🤖 AI Summary
This work addresses the long-standing lack of standardized evaluation tools for user simulators in interactive information retrieval, where behavioral fidelity and testing reliability are often conflated. The authors propose a unified conversational interaction framework that explicitly disentangles and quantifies these two dimensions, establishing three executable benchmarks. By introducing standardized conversational data schemas, dataset adapters, explicit loss computations, RATE-style estimators, and novel metrics—namely click-depth distance and Fréchet distance over session embeddings—they construct comprehensive baselines across four multilingual real-world datasets and four simulator types. Experimental results demonstrate that click-depth distance and Fréchet distance significantly predict system ranking effectiveness (|r| = 0.43 and 0.40, p ≤ 0.005), whereas conventional “human-likeness” metrics show negligible predictive power.
📝 Abstract
User simulators are increasingly central to interactive information retrieval, yet the community lacks standardized evaluation tools.

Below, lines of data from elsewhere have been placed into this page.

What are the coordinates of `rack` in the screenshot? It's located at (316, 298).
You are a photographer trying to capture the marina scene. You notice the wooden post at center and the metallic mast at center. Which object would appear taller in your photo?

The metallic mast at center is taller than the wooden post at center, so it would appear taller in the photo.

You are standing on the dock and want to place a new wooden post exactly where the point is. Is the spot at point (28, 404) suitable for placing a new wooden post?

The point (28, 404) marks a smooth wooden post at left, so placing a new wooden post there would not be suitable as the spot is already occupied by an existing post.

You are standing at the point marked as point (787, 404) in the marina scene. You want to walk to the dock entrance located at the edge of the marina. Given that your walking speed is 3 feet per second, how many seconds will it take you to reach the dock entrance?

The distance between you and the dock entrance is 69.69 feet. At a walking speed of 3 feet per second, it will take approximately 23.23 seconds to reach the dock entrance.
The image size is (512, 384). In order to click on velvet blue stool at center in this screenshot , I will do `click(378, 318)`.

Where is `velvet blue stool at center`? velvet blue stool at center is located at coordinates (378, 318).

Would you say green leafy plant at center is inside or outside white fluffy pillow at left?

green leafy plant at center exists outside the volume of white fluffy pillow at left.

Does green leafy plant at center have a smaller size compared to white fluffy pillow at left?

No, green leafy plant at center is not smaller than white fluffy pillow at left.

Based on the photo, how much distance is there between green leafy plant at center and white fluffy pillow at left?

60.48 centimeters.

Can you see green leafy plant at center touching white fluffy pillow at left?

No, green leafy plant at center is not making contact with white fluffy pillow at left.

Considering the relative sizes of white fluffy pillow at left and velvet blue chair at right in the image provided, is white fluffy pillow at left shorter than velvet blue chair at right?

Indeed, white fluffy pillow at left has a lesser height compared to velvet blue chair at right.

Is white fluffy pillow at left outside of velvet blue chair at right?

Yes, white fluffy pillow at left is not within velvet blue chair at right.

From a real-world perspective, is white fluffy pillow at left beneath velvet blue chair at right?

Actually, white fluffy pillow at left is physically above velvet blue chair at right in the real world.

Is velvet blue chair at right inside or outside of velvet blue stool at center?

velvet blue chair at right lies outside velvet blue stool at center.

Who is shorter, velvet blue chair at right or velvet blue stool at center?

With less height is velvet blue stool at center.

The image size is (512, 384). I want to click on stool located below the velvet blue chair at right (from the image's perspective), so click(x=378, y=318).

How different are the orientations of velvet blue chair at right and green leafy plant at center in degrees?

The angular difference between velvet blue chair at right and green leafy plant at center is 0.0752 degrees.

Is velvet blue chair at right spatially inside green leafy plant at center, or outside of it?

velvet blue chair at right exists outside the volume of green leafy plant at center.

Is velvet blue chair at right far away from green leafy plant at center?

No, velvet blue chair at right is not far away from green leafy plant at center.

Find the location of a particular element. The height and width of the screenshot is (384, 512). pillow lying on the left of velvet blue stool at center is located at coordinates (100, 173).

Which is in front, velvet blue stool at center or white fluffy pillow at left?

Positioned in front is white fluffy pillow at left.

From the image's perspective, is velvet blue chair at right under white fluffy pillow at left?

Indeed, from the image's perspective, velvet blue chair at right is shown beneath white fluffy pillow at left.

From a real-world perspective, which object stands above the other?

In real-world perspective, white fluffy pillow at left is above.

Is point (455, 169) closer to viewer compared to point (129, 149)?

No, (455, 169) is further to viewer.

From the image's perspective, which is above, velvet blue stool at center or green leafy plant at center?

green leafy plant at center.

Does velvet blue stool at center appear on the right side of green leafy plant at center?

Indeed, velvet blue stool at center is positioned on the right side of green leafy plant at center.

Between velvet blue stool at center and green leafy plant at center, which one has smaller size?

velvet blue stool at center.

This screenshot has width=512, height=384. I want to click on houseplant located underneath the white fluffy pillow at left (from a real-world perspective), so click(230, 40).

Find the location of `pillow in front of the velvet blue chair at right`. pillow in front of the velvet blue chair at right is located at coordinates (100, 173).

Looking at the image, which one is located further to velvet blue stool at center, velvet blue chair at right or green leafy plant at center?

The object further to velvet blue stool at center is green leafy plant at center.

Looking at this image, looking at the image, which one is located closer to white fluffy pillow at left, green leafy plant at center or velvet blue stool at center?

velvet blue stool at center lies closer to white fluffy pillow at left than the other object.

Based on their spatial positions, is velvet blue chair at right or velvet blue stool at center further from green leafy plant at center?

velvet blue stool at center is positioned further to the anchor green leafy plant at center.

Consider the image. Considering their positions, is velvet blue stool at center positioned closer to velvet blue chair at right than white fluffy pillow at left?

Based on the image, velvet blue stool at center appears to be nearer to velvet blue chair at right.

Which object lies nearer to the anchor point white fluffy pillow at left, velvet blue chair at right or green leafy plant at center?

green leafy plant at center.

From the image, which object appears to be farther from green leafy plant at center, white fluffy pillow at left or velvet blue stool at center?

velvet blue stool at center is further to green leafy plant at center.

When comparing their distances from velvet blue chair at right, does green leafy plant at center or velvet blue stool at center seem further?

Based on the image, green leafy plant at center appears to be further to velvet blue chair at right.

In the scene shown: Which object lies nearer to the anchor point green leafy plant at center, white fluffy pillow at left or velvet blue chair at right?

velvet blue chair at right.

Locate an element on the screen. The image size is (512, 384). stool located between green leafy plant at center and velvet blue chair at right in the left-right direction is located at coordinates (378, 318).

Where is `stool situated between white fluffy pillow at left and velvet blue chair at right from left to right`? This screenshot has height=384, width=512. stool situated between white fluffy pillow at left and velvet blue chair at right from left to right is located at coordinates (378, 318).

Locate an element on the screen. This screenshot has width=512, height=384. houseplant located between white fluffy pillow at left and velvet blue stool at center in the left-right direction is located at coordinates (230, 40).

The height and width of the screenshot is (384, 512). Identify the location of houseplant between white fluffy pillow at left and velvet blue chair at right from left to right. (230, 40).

Simulators serve two objectives, behavioral realism (matching real user behavior) and tester reliability (producing valid system rankings), and these are often conflated despite being distinct and sometimes conflicting. We present SimEval-IR, an open-source toolkit and benchmark suite that makes this distinction measurable. SimEval-IR provides: (1) a canonical session schema unifying session search and conversational interactions, with validated dataset adapters and explicit loss accounting; (2) three executable benchmarks covering behavioral realism, tester reliability with RATE-style estimation, and an analysis linking the two; and (3) baseline results across four real datasets in two languages and four simulator families. Our key finding: the classifier-discriminator ''human-likeness'' check, the dominant realism test in the literature, has essentially no pooled predictive power for system-ranking validity ($r{=}{+}0.09$, $n{=}48$), while marginal click-depth distance and Fréchet distance over session embeddings give a much stronger signal ($|r|{=}0.43$ and $0.40$, $p{\leq}0.005$). SimEval-IR is released with all configurations and scripts to reproduce the reported analysis.